A sewer-fees lawsuit thought to be on the verge of settlement is now back to square one, as the city council in Marathon, Fla., on Feb. 23 rejected revisions made by Key RV Park attorney David Paul Horan to its latest offer, according to the Florida Keys KeyNoter.
The mobile-home park’s homeowners association sued the city in October 2008. It alleges discrimination in assessing the park residents more than $1 million combined to connect to the system, which is still under construction.
The lawsuit essentially boils down to whether it’s legal to charge Key RV’s individual owners the same sewer fees as other equivalent dwelling units in the city based on the form of ownership. The mobile-home park switched to a condominium form of ownership in 2004.
Single-family homeowners in Marathon pay $5,700 per EDU, which is what Key RV residents were slated to pay.
Horan said two Keynoter articles were partly responsible for the city’s decision. That includes a story detailing Key RV/Mobile Home Condo Association board member Greg Coldiron’s outline of a proposed settlement.
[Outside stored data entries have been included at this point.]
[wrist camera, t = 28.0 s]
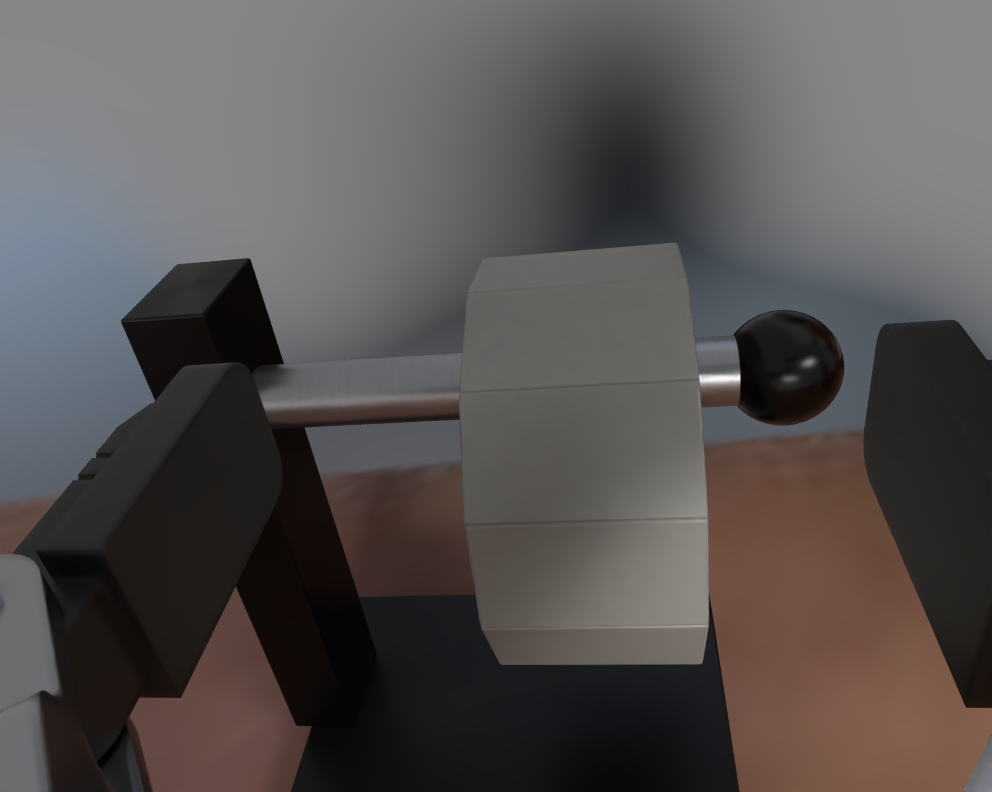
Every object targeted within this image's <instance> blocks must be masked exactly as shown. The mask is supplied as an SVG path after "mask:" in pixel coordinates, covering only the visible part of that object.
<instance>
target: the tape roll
mask: <svg viewBox="0 0 992 792" xmlns="http://www.w3.org/2000/svg"><path fill="white" fill-rule="evenodd" d="M693 327H694V326H693V318H692V310H691V301H690V293H689V284H688V277H687V274H686V271H685V268H684V264H683V261H682V258H681V255H680V251H679V248H678V245H677V243H668V244H655V245H642V246H630V247H618V248H606V249H594V250H581V251H569V252H557V253H544V254H533V255H521V256H508V257H495V258H484V259H483V260H482V262H481V264H480V266H479V268H478V271H477V273H476V275H475V277H474V280H473V282H472V284H471V286H470V288H469V290H468V293H467V298H466V310H465V322H464V334H463V347H462V358H461V370H460V382H459V417H460V442H461V468H462V494H463V519H464V524H465V533H466V540H467V546H468V552H469V558H470V565H471V571H472V577H473V583H474V590H475V596H476V602H477V608H478V615H479V621H480V625H481V629H482V631H483V633H484V635H485V637H486V639H487V640H488V642H489V644H490V646H491V648H492V650H493V652H494V654H495V656H496V657H497V659H498V661H499V663H500V664H502V665H620V664H702V662H703V657H704V651H705V645H706V639H707V633H708V627H709V622H708V621H709V558H708V503H707V486H706V470H705V454H704V438H703V422H702V406H701V390H700V382H699V380H700V377H699V368H698V360H697V352H696V343H695V335H694V328H693Z"/></svg>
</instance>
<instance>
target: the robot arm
mask: <svg viewBox="0 0 992 792" xmlns="http://www.w3.org/2000/svg"><path fill="white" fill-rule="evenodd" d="M96 455H97V456H96V458H92V459H91V460H90V461H89V462H88V463H87V465H86V466H85V467H84V468H83V469H82V471H81V472H80V473H79V474H78V476H79V479H78V480H74V481H73V482H72V483H71V484H70V485H69V486H68V488H67V489H66V490H65V491H64V492H63V494H62V495H61V496H60V497H59V498H58V500H57V501H56V502H55V503H54V504H53V506H52V507H51V508H50V509H49V510H48V512H47V513H46V514H45V515H44V516H43V518H42V519H41V520H40V521H39V522H38V524H37V525H36V526H35V527H34V528H33V530H32V531H31V532H30V533H29V534H28V536H27V537H26V538H25V539H24V541H23V542H22V543H21V544H20V545H19V547H18V548H17V549H16V550H15V551H14V553H13V554H0V792H153V790H152V786H151V782H150V778H149V774H148V770H147V766H146V762H145V759H144V755H143V751H142V747H141V743H140V739H139V735H138V732H137V730H136V727H135V726H134V724H133V722H132V721H131V719H130V717H129V716H130V714H131V712H132V710H133V708H134V706H135V704H136V703H137V701H138V699H139V697H145V698H181V696H182V694H183V692H184V690H185V688H186V686H187V684H188V682H189V680H190V678H191V676H192V674H193V672H194V670H195V668H196V666H197V664H198V662H199V660H200V658H201V656H202V653H203V651H204V649H205V647H206V645H207V643H208V641H209V639H210V637H211V635H212V633H213V631H214V629H215V627H216V625H217V623H218V621H219V619H220V617H221V615H222V613H223V611H224V609H225V607H226V605H227V603H228V601H229V599H230V597H231V594H232V592H233V590H234V588H235V586H236V584H237V582H238V580H239V578H240V576H241V574H242V572H243V570H244V568H245V566H246V564H247V562H248V560H249V558H250V556H251V554H252V552H253V550H254V548H255V546H256V544H257V542H258V540H259V538H260V536H261V533H262V531H263V529H264V527H265V525H266V523H267V521H268V519H269V517H270V515H271V513H272V511H273V509H274V507H275V505H276V503H277V501H278V498H279V496H280V492H281V487H282V475H283V473H282V462H281V456H280V453H279V450H278V447H277V444H276V441H275V438H274V435H273V433H272V430H271V427H270V424H269V421H268V418H267V415H266V412H265V409H264V407H263V404H262V401H261V398H260V395H259V392H258V389H257V386H256V384H255V381H254V378H253V376H252V374H251V372H250V370H249V369H248V368H247V367H246V366H245V365H244V364H242V363H238V362H237V363H221V364H205V365H189V366H185V367H183V368H182V369H181V370H180V371H179V372H178V373H177V374H176V376H175V377H174V378H173V379H172V381H171V382H170V383H169V384H168V386H167V387H166V388H165V389H164V391H163V392H162V393H161V394H160V396H159V397H158V398H157V399H156V401H155V402H154V403H153V404H149V405H148V406H147V407H145V408H144V409H142V410H141V411H140V412H138V413H137V414H135V415H134V416H133V417H131V418H130V419H128V420H127V421H126V422H124V423H123V424H121V425H120V426H118V427H117V428H116V430H115V431H114V432H113V433H112V435H111V436H110V437H109V438H108V439H107V441H106V442H105V443H104V444H103V445H102V446H101V448H100V449H99V450H98V451H97V453H96ZM864 457H865V465H866V470H867V474H868V478H869V481H870V483H871V486H872V488H873V491H874V493H875V495H876V498H877V500H878V502H879V505H880V507H881V509H882V512H883V514H884V516H885V519H886V521H887V523H888V526H889V528H890V530H891V533H892V535H893V537H894V540H895V542H896V544H897V547H898V549H899V552H900V554H901V556H902V559H903V561H904V563H905V566H906V568H907V570H908V573H909V575H910V577H911V580H912V582H913V584H914V587H915V589H916V591H917V594H918V596H919V598H920V601H921V603H922V605H923V608H924V610H925V612H926V615H927V617H928V620H929V622H930V624H931V627H932V629H933V631H934V634H935V636H936V638H937V641H938V643H939V645H940V648H941V650H942V652H943V655H944V657H945V659H946V662H947V664H948V666H949V669H950V671H951V673H952V676H953V678H954V681H955V683H956V685H957V688H958V690H959V692H960V695H961V697H962V699H963V702H964V704H965V706H966V708H992V360H987V359H986V358H985V357H984V355H983V354H982V353H981V351H980V350H979V349H978V347H977V346H976V345H975V344H974V342H973V341H972V340H971V338H970V337H969V335H968V334H967V333H966V332H965V330H964V329H963V328H962V326H961V325H960V324H959V323H958V322H956V321H955V320H943V321H927V322H911V323H895V324H886V325H884V326H883V327H882V328H881V330H880V332H879V335H878V339H877V344H876V350H875V358H874V364H873V371H872V379H871V386H870V394H869V400H868V407H867V414H866V421H865V428H864ZM964 792H992V733H991V735H990V738H989V740H988V742H987V744H986V746H985V748H984V750H983V752H982V754H981V756H980V758H979V760H978V762H977V765H976V767H975V769H974V771H973V773H972V775H971V777H970V779H969V781H968V783H967V785H966V787H965V790H964Z"/></svg>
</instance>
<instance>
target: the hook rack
mask: <svg viewBox="0 0 992 792" xmlns="http://www.w3.org/2000/svg"><path fill="white" fill-rule="evenodd" d="M121 323H122V325H123V327H124V330H125V332H126V335H127V337H128V339H129V341H130V344H131V346H132V348H133V350H134V353H135V355H136V358H137V360H138V362H139V364H140V367H141V369H142V371H143V374H144V376H145V378H146V380H147V383H148V385H149V387H150V390H151V392H152V394H153V397H154V399H155V401H156V399H157V398H158V397H159V396H160V394H161V393H162V392H163V391H164V389H165V388H166V387H167V386H168V384H169V383H170V382H171V381H172V379H173V378H174V377H175V376H176V374H177V373H178V372H179V371H180V370H181V369H182V368H183V367H185V366H189V365H205V364H221V363H237V362H238V363H242V364H244V365H245V366H246V367H247V368H248V369H249V370H250V372H251V374H252V376H253V378H254V381H255V384H256V386H257V389H258V392H259V395H260V398H261V401H262V404H263V407H264V409H265V412H266V415H267V418H268V421H269V424H270V427H271V430H272V433H273V435H274V438H275V441H276V444H277V447H278V450H279V453H280V456H281V462H282V473H283V475H282V487H281V492H280V496H279V498H278V501H277V503H276V505H275V507H274V509H273V511H272V513H271V515H270V517H269V519H268V521H267V523H266V525H265V527H264V529H263V531H262V533H261V536H260V538H259V540H258V542H257V544H256V546H255V548H254V550H253V552H252V554H251V556H250V558H249V560H248V562H247V564H246V566H245V568H244V570H243V572H242V574H241V576H240V578H239V580H238V582H237V584H236V588H237V590H238V593H239V595H240V597H241V599H242V602H243V604H244V606H245V609H246V611H247V613H248V616H249V618H250V620H251V622H252V625H253V627H254V629H255V632H256V634H257V636H258V639H259V641H260V643H261V646H262V648H263V650H264V652H265V655H266V657H267V659H268V662H269V664H270V666H271V669H272V671H273V673H274V675H275V678H276V680H277V682H278V685H279V687H280V689H281V692H282V694H283V696H284V699H285V701H286V703H287V705H288V708H289V710H290V712H291V715H292V717H293V719H294V722H295V724H296V725H297V726H312V728H311V731H310V734H309V737H308V740H307V743H306V746H305V749H304V752H303V755H302V759H301V762H300V765H299V768H298V771H297V774H296V777H295V780H294V783H293V786H292V790H291V792H739V786H738V779H737V773H736V766H735V760H734V753H733V746H732V740H731V733H730V727H729V720H728V714H727V707H726V700H725V694H724V687H723V681H722V674H721V667H720V661H719V654H718V648H717V641H716V634H715V628H714V621H713V615H712V608H711V602H710V595H709V621H708V622H709V627H708V633H707V639H706V645H705V651H704V657H703V662H702V664H620V665H502V664H500V663H499V661H498V659H497V657H496V656H495V654H494V652H493V650H492V648H491V646H490V644H489V642H488V640H487V639H486V637H485V635H484V633H483V631H482V629H481V625H480V621H479V615H478V608H477V602H476V596H475V595H463V596H399V597H359V596H358V593H357V590H356V587H355V584H354V581H353V578H352V574H351V571H350V568H349V565H348V562H347V559H346V556H345V553H344V549H343V546H342V543H341V540H340V537H339V534H338V531H337V528H336V525H335V521H334V518H333V515H332V512H331V509H330V506H329V503H328V500H327V496H326V493H325V490H324V487H323V484H322V481H321V478H320V475H319V472H318V468H317V465H316V462H315V459H314V456H313V453H312V450H311V447H310V444H309V441H308V437H307V434H306V431H305V428H304V427H321V426H322V427H323V426H341V425H361V424H382V423H402V422H421V421H441V420H460V417H459V382H460V370H461V358H462V353H451V354H434V355H418V356H402V357H388V358H387V357H386V358H371V359H355V360H340V361H323V362H308V363H293V364H284V362H283V359H282V356H281V353H280V350H279V347H278V344H277V341H276V338H275V334H274V331H273V328H272V325H271V322H270V319H269V316H268V313H267V309H266V306H265V303H264V300H263V297H262V294H261V291H260V288H259V285H258V281H257V279H256V275H255V272H254V269H253V266H252V263H251V260H250V259H249V258H246V259H235V260H222V261H211V262H200V263H189V264H188V263H187V264H178V265H176V266H175V267H174V268H173V269H172V270H171V271H170V272H169V273H168V274H167V275H166V276H165V277H164V278H163V279H162V280H161V281H160V282H159V283H158V284H157V285H156V286H155V287H154V288H153V289H152V290H151V291H150V292H149V293H148V294H147V295H146V296H145V297H144V298H143V299H142V300H141V301H140V302H139V303H138V304H137V305H136V306H135V307H134V308H133V309H132V310H131V311H130V312H129V313H128V314H127V315H126V316H125V317H124V318H123V319H122V320H121ZM695 343H696V352H697V360H698V368H699V377H700V380H699V382H700V390H701V406H702V407H720V406H738V408H739V409H741V410H742V411H743V412H744V413H746V414H747V415H748V416H750V417H752V418H754V419H756V420H758V421H760V422H763V423H767V424H771V425H794V424H798V423H801V422H805V421H808V420H810V419H811V418H813V417H815V416H817V415H818V414H820V413H821V412H822V411H824V410H825V409H826V408H827V407H828V406H829V405H830V404H831V402H832V401H833V400H834V398H835V397H836V395H837V393H838V391H839V389H840V387H841V384H842V380H843V375H844V360H843V354H842V351H841V348H840V345H839V343H838V341H837V339H836V338H835V336H834V335H833V333H832V332H831V331H830V330H829V329H828V328H827V327H826V326H825V325H824V324H822V323H821V322H820V321H818V320H817V319H815V318H814V317H811V316H809V315H807V314H804V313H801V312H797V311H791V310H778V311H771V312H767V313H764V314H761V315H758V316H756V317H754V318H752V319H751V320H749V321H748V322H746V323H745V324H743V325H742V326H741V327H740V328H739V329H738V330H737V331H736V332H735V334H734V335H733V336H719V337H702V338H695Z"/></svg>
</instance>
The Keynoter obtained an audio recording of a board meeting in which Coldiron said the city would foot a roughly $1 million bill to install new pipes and be responsible for maintaining them. He also said residents would get a break on monthly sewer charges totaling $34,000 per year.
The city’s adopted methodology for assessing sewer fees says it will not install sewer infrastructure in condominium properties.
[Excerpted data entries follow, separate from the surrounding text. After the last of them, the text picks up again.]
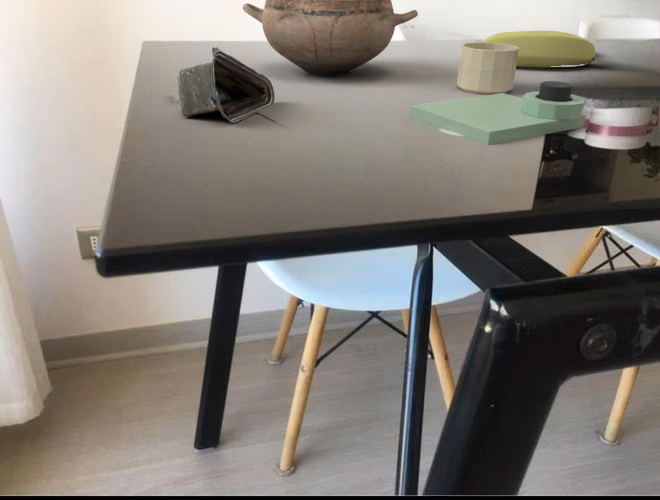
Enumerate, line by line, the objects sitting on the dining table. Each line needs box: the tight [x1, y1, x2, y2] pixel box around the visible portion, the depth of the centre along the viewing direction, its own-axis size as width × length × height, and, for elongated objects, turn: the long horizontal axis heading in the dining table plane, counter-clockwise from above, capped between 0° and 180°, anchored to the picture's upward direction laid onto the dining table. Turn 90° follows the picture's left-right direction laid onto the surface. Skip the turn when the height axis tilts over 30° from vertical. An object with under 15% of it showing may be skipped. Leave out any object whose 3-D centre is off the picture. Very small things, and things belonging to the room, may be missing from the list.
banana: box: [483, 30, 596, 68], centre depth 102 cm, size 14×6×20 cm
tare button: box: [538, 80, 573, 102], centre depth 66 cm, size 3×3×2 cm
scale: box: [409, 91, 587, 146], centre depth 67 cm, size 15×12×3 cm
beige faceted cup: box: [456, 41, 519, 95], centre depth 82 cm, size 7×7×6 cm
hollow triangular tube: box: [177, 46, 276, 123], centre depth 69 cm, size 10×7×12 cm
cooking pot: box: [242, 0, 419, 77], centre depth 90 cm, size 25×19×12 cm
“What it did was portray the Key RV as getting a sweetheart deal. We definitely were not getting a sweetheart deal. We were paying the full boat on everything and that didn’t come through in the article. It wasn’t the intent of the article, but it didn’t come through,” he said.
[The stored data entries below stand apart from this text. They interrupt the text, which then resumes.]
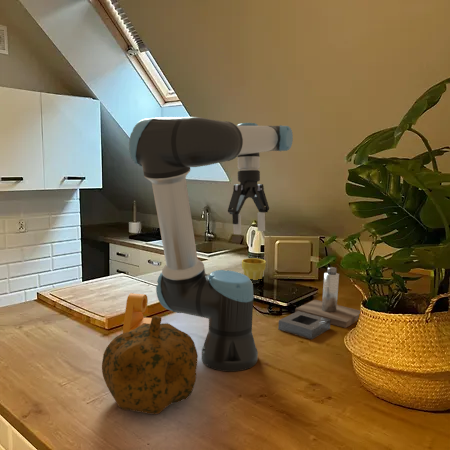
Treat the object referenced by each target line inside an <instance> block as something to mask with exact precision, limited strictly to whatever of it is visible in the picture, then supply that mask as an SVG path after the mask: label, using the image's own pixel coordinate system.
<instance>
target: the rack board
mask: <svg viewBox="0 0 450 450" xmlns="http://www.w3.org/2000/svg"><path fill="white" fill-rule="evenodd" d="M297 311H300V312H304V313H307V314H311V315H315V316H319V317H322V318H326V319H330V320H331V322H330V325H333V326H337V327H341V328H345V329H347V328H349V327H350V326H351V325H352V324H355V323H356V322H358V321H359V320H358V318H359V314H360V311H361V310H359V309H356V308H352V307H348V306H343V305H339V304H337V311H336V312H325V311H323V310H322V300H318V299H313V300H311V301H309V302H306V303H304V304H301V306H298V307H296V308H295V309H294V313H295V312H297ZM357 320H358V321H357ZM355 321H356V322H355Z"/></svg>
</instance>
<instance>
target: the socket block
mask: <svg viewBox="0 0 450 450" xmlns="http://www.w3.org/2000/svg"><path fill="white" fill-rule="evenodd" d="M330 322H331V320H330V319H326V318H322V317H319V316H315V315H311V314H307V313H304V312H300V311H297V312H295V311H294V312H293V313H291V314H289V315H287V316H284V317H282V318H280V319H278V328H277V329H278V330H279V331H283V332H286V333H289V334H293V335H296V336H298V337H299V336H300V337H303V338H305V339H309V340H314V339H315V338H317V337H319V336H320V335H321V334H324V333H326V331H328V330H329V331H330V330H331V324H330Z"/></svg>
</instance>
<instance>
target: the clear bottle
mask: <svg viewBox="0 0 450 450" xmlns="http://www.w3.org/2000/svg"><path fill="white" fill-rule="evenodd" d="M326 269H327V270H326V271H325V272H324V273H323V285H322V287H323V288H322V300H321V301H322V310H323V311H325V312H336V311H337V305H338V295H339V293H338V292H339V280H340V273H337V267H335V266H334V267H333V266H328V267H327V268H326Z"/></svg>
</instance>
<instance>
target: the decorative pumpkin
mask: <svg viewBox="0 0 450 450" xmlns="http://www.w3.org/2000/svg"><path fill="white" fill-rule="evenodd" d="M151 318H152V320H151V324H143V325H140V326H139V327H137V328H135V329H134V330H132V331H129V332H126V333H123V332H122V333H121V334H119V335H117V336H115V337H114V338H113V339H112V341H111V342H110V343H109V344H108V345H107V346H106V348H105V350H104V352H103V354H102V355H103V356H102V360H101V361H102V362H101V371H102V377H103V380H104V382H105V384H106V388H107V389H108V391H109V393H110V394H111V396H112V397H113V399H114V400H115V401H114V402H115V403H116V404H117V406H118V407H119V408H120V409H121V410H124V411H133V412H137V413H141V414H142V413H143V414H150V415H159V414H160V413H162V412H163V411H164V410H165V409H166V408H167V407H169V406H170V405H171V404H177V403H179V402H180V403H181V402H183V401H186V399H188V398H189V397H190V396H191V394H192V393H193V390H194V387H195V384H196V379H197V367H198V352H197V348H196V345H195V342H194V340H193V338H192V336H190V335H189V334H188V333H186V332H184V331H182V330H181V329H178V328H177V327H175V326H174V325H172V324H170V323H168V322H166V323H163V322H162V317H161V316H159V315H153V316H151Z"/></svg>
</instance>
The other article pertains to a complaint Knights Key Inn owner Lance Kyle filed with the state Commission on Ethics against city Finance Director Peter Rosasco.
Kyle claims, among other things, that “Mr. Rosasco (during his time as interim city manager) secured a ‘sweetheart’ sewage infrastructure deal for his CPA client, Greg Coldiron, at Key RV Park.” Rosasco said at Tuesday’s City Council meeting he’s never represented Coldiron.
“Both of those are disturbing to the elected legislators of the city,” Horan said.
Councilman Dick Ramsay said despite Coldiron’s claims, he still hopes for a settlement.
“If we make a settlement that exposed the city to others coming forward, then what we do is potentially create an ongoing situation that we can’t allow to happen,” he said, referring to possible additional lawsuits from condo associations. “Any settlement has to be fair for everyone in the city, and that is the real hang-up.”
“The council looked at it and we need to look at all the ramifications of going through with the deal that we had,” Councilman Pete Worthington said.
Horan said a “basic premise” for a settlement remains in place and he’s hopeful it will happen in lieu of a trial.
“I don’t think it’s to either of our best interests to litigate it. The way we’re trying to get this thing done doesn’t give us any kind of ‘sweetheart’ deal, and people don’t understand that,” he said.
Acting Circuit Court Judge Ruth Becker on Jan. 18 denied cross motions by both parties to dismiss the case and said the issue warrants a full-blown trial. Her office told the Keynoter Friday no hearing date has been announced.